> [Textblock]
========================
Securvital 3/2013 - Juli/September 2013 Das Magazin für Alternativen im Versicherungs- und Gesundheitswesen

Umstrittene Erdgasförderung
Umweltgefahr

von Norbert Schnorbach



Die Fracking-Methode zur Förderung von Erdgas ist eine Gefahr für das Trinkwasser, die Landwirtschaft und das Klima. Umweltschützer warnen vor einem fossilen Irrweg.

Noch wird es in Deutschland nicht industriell praktiziert. Aber "Fracking" ist ein Zukunftsszenario, das Besorgnis weckt. Seitdem die Überlegungen bekannt wurden, mit dieser Methode unterirdische Erdgaslagerstätten in mehreren Bundesländern auszubeuten, regt sich Widerstand von allen Seiten. Bauernverbände, Umweltorganisationen, Mineralwasserhersteller und auch das Umweltbundesamt warnen vor den unübersehbaren Folgen dieser Technik. Anfang Juni verzichtete die Bundesregierung vorerst darauf, eine gesetzliche Regelung für das Fracking durchzusetzen Sie vertagte das Thema auf die Zeit nach der Bundestagswahl.
========================
> [Gesammelte Daten]

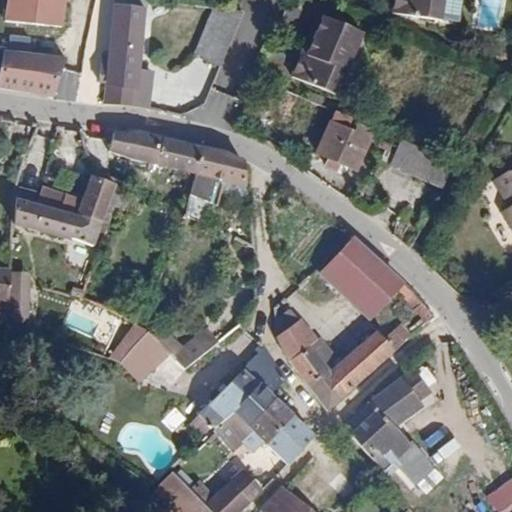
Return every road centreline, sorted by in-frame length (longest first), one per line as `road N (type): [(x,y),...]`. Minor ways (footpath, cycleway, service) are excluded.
road 1 (residential): [(210,135),(251,148),(347,213),(464,324)]
road 2 (residential): [(0,101),(210,135)]
road 3 (residential): [(210,135),(262,0)]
========================
> [Aufgabenstellung] Gib aus dem Text über die Erdgasförderung durch Fracking den Abschnitt von „von Norbert Schnorbach“ bis „einem fossilen Irrweg.“ wortgetreu wieder.

> [Übungsergebnis]
von Norbert Schnorbach



Die Fracking-Methode zur Förderung von Erdgas ist eine Gefahr für das Trinkwasser, die Landwirtschaft und das Klima. Umweltschützer warnen vor einem fossilen Irrweg.